While she doesn't agree that the market is in for a recruitment frenzy, Rimer does believe that managing lawyers' salary expectations will be important in the future.

She says that the financial crisis has led to a fundamental shift in client expectations surrounding the cost of legal services, and the growing demand for cheaper legal services will inevitably be reflected in future salary levels.

"I don't think there's a wide enough appreciation among many lawyers as to the significance or the magnitude of the change we're seeing in the economy and in client expectations," she says.

"One reason is that this is the first major economic upheaval that many lawyers have worked through and lived through, and if they haven't worked in a corporate that has downsized, resized or demerged, then they haven't experienced a tumultuous internal change either. So I think there's a resetting of expectations to come, and that will be because our clients will largely demand it."

Managing staff engagement during this transition period, she says, will involve firms putting greater emphasis and effort into non-remuneration influences that are also important to job satisfaction - influences that she believes have been under-appreciated by firms in the past.
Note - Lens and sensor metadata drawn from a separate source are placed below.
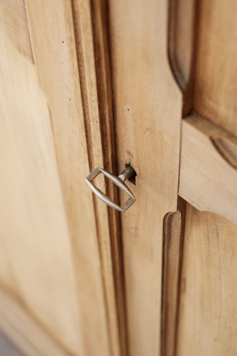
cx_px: 118
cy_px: 178
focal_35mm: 53
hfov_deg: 25.5
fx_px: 523
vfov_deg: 37.5
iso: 160
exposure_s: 1/52
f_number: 2.8
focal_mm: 35
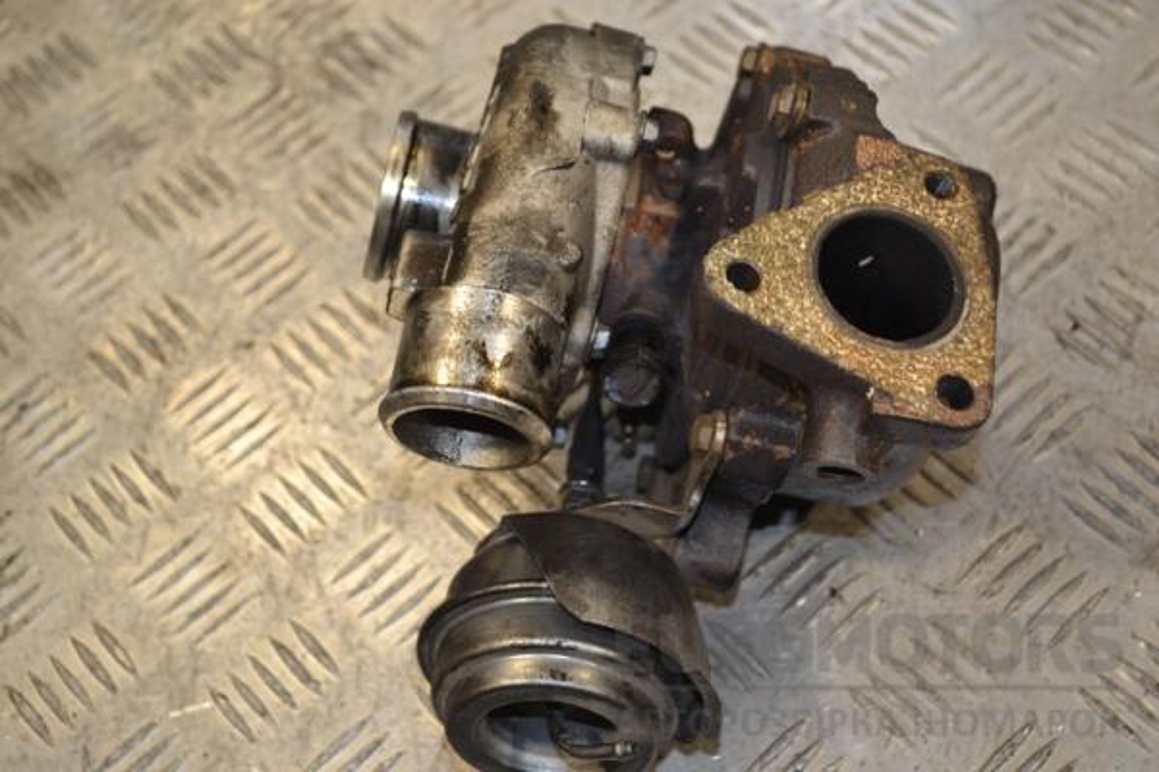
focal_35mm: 60
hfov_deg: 33.4
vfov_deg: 22.6
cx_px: 580
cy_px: 386
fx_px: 1932
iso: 360
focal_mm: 40
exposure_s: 1/125
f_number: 5.3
"Having worked outside in other industries, I find the focus on remuneration very intense in professional services. And, to be honest, I think that comes down to the fact that perhaps we are not as good as we could be around the basics of people management - all the other things that make a place [somewhere] where you would want to stay," she says.

"Salary and remuneration are always amongst the top five reasons why people leave [a job], but why people stay is much more focused around the environment and who they work for - that's why I think the smart firms will be focussing on the total piece."

Middletons' McDonald agrees that promoting the non-remuneration elements of the workplace has been particularly important during a period in which salary increases have been fewer and further between. "I think with some lawyers - if they're not really clued into the economic circumstances - it might have caused some frustration. People always like to be rewarded for their efforts, so that's a challenge for retention and engagement of staff," she says.

"But salaries are not the only way to attract and retain and develop people, so it's been a matter of firms being creative about those engagement opportunities - looking at good work opportunities, development on the job and a variety of other reward mechanisms too."

Overall, Gazis believes firms have practised what they have been preaching, and have succeeded in doing what Rimer and McDonald suggest - finding creative ways of cutting costs, while keeping up staff engagement levels, despite initiatives such as salary freezes.

"All the firms made a great effort to try and ensure they retained the staff they needed to retain, and deal with those people they couldn't keep in a very human and responsible way," she says.

She points in particular to the voluntary redundancy schemes that firms such as Mallesons and Allens Arthur Robinson put in place.

"There was a lot of collaboration and consultation with employees, and employees taking up those packages left feeling very positive. So, overall, I think they did a very good job."